Todo el mundo habla de cambios profundos pero nadie sabe realmente
hacia dónde. El nuevo entorno –confuso,
inestable, complejo- requiere importantes dosis de liderazgo en los asuntos
públicos. A todos los niveles. Al máximo nivel político, por supuesto. Pero también es preciso
liderazgo profesional basado en una alta capacitación y una nueva cultura de
emprendimiento interno y de responsabilización que anteponga vocación y
reputación a intereses particulares.
Las competencias clásicas de visión estratégica, capacidad en la toma de decisiones y obtención de resultados, siguen vigentes. Pero no es suficiente. Los líderes públicos deben superar la visión autocrática y jerárquica
de las burocracias para concebir la gestión en red. Lo
cual exige impulsar el trabajo en comunidad dentro de contextos participativos
muy diferentes al individualismo que impregna la cultura tradicional. Todo ello aderezado de buenas
dosis de iniciativa, responsabilidad, prudencia (que no temor), tenacidad y
adaptabilidad.
Tampoco es suficiente. Hoy más que nunca es
imposible liderar en la esfera pública sin hablar de valores, conductas éticas
puestas todas ellas al servicio del bien común y del interés general que refuercen la dañada y maltrecha
credibilidad y legitimidad de las instituciones.

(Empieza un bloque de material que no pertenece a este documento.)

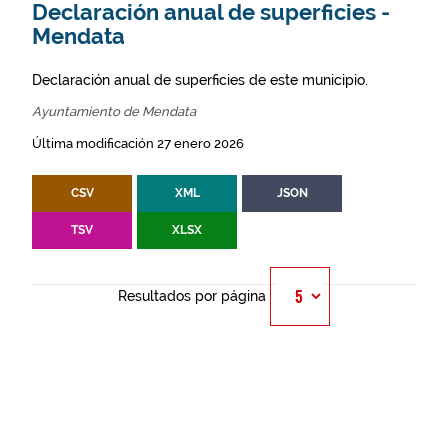
Declaración anual de superficies -
Mendata
Declaración anual de superficies de este municipio.
Ayuntamiento de Mendata
Última modificación 27 enero 2026
CSV
XML
JSON
TSV
XLSX
Resultados por página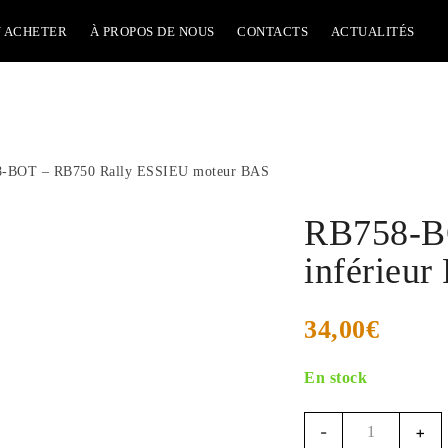
 ACHETER
À PROPOS DE NOUS
CONTACTS
ACTUALITÉS
-BOT – RB750 Rally ESSIEU moteur BAS
RB758-BO
inférieur
34,00
€
En stock
Quantité
-
+
RB758-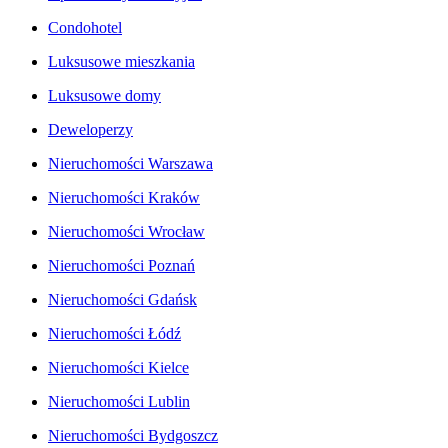
Condohotel
Luksusowe mieszkania
Luksusowe domy
Deweloperzy
Nieruchomości Warszawa
Nieruchomości Kraków
Nieruchomości Wrocław
Nieruchomości Poznań
Nieruchomości Gdańsk
Nieruchomości Łódź
Nieruchomości Kielce
Nieruchomości Lublin
Nieruchomości Bydgoszcz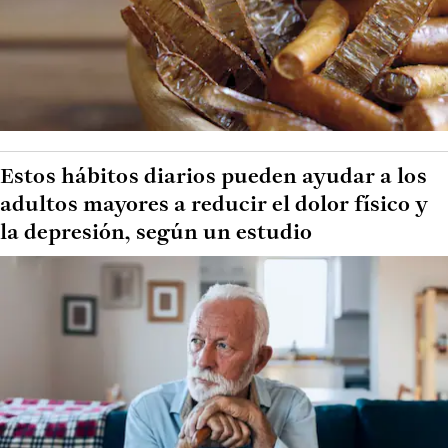
Estos hábitos diarios pueden ayudar a los
adultos mayores a reducir el dolor físico y
la depresión, según un estudio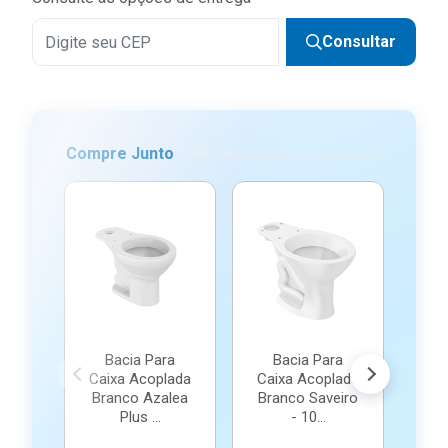
Consultar
Compre Junto
B
Cai
Br
R
(já c
Bacia Para
Bacia Para
ou e
Caixa Acoplada
Caixa Acoplada
Branco Azalea
Branco Saveiro
Plus ...
- 10...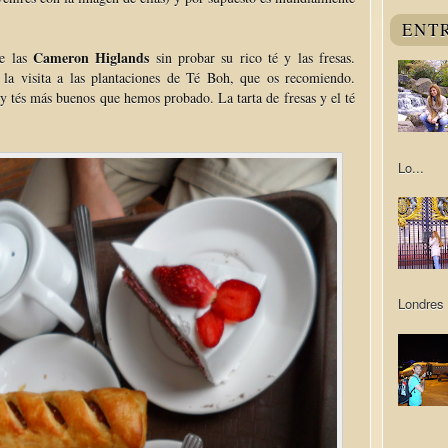
ENT
Cameron Higlands
de las
sin probar su rico té y las fresas.
a visita a las plantaciones de Té Boh, que os recomiendo.
s y tés más buenos que hemos probado. La tarta de fresas y el té
Lo...
Londres 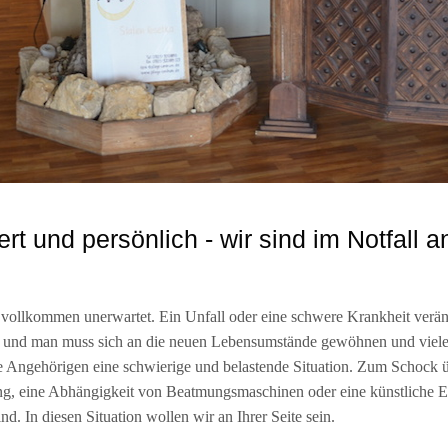
rt und persönlich - wir sind im Notfall an
 vollkommen unerwartet. Ein Unfall oder eine schwere Krankheit verä
r und man muss sich an die neuen Lebensumstände gewöhnen und vieles 
die Angehörigen eine schwierige und belastende Situation. Zum Schock
, eine Abhängigkeit von Beatmungsmaschinen oder eine künstliche Er
d. In diesen Situation wollen wir an Ihrer Seite sein.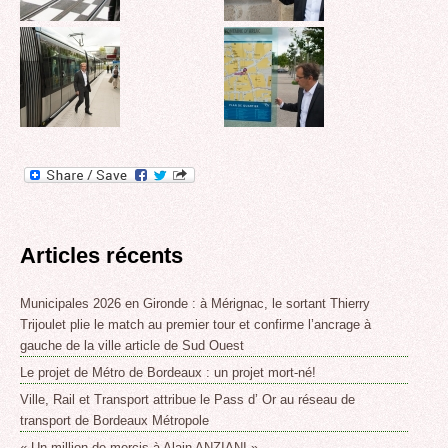
Articles récents
Municipales 2026 en Gironde : à Mérignac, le sortant Thierry
Trijoulet plie le match au premier tour et confirme l’ancrage à
gauche de la ville article de Sud Ouest
Le projet de Métro de Bordeaux : un projet mort-né!
Ville, Rail et Transport attribue le Pass d’ Or au réseau de
transport de Bordeaux Métropole
« Un million de mercis à Alain ANZIANI »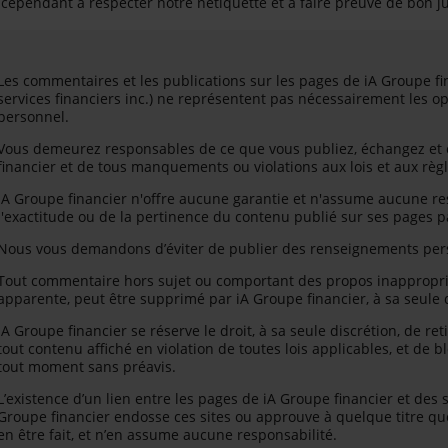
cependant à respecter notre nétiquette et à faire preuve de bon j
Les commentaires et les publications sur les pages de iA Groupe fin
services financiers inc.) ne représentent pas nécessairement les o
personnel.
Vous demeurez responsables de ce que vous publiez, échangez et
financier et de tous manquements ou violations aux lois et aux règ
iA Groupe financier n'offre aucune garantie et n'assume aucune resp
l'exactitude ou de la pertinence du contenu publié sur ses pages pa
Nous vous demandons d’éviter de publier des renseignements perso
Tout commentaire hors sujet ou comportant des propos inapproprié
apparente, peut être supprimé par iA Groupe financier, à sa seule 
iA Groupe financier se réserve le droit, à sa seule discrétion, de re
tout contenu affiché en violation de toutes lois applicables, et de 
tout moment sans préavis.
L’existence d’un lien entre les pages de iA Groupe financier et des s
Groupe financier endosse ces sites ou approuve à quelque titre que 
en être fait, et n’en assume aucune responsabilité.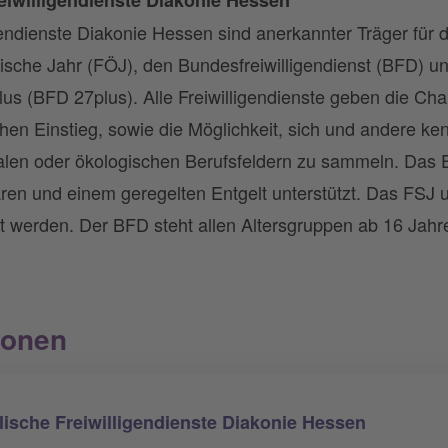
eiwilligendienste Diakonie Hessen
endienste Diakonie Hessen sind anerkannter Träger für da
gische Jahr (FÖJ), den Bundesfreiwilligendienst (BFD) u
lus (BFD 27plus). Alle Freiwilligendienste geben die Cha
ichen Einstieg, sowie die Möglichkeit, sich und andere k
ialen oder ökologischen Berufsfeldern zu sammeln. Das
ren und einem geregelten Entgelt unterstützt. Das FSJ 
t werden. Der BFD steht allen Altersgruppen ab 16 Jahre
ionen
ische Freiwilligendienste Diakonie Hessen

El liderazgo público en última
instancia debe ser un liderazgo ético que ponga en práctica unas virtudes
-hábitos que ayuden a decidir correctamente- y fomente unos valores. Entre
ellos está el anteponer el servicio a la sociedad y el cumplimiento de las
leyes por encima de cualesquiera otras ambiciones personales, profesionales o
partidistas; la vocación de servir frente a la ambición, la conspiración y el
afán por el poder.
En definitiva si “el ser humano no es un fin en sí mismo sino que lo es
a los demás” (Sonnefeld A.) el concepto de un buen liderazgo público no ha de
separarse de la orientación al servicio y de la práctica de la virtud. Así
deberían ser nuestros líderes públicos en el siglo XXI.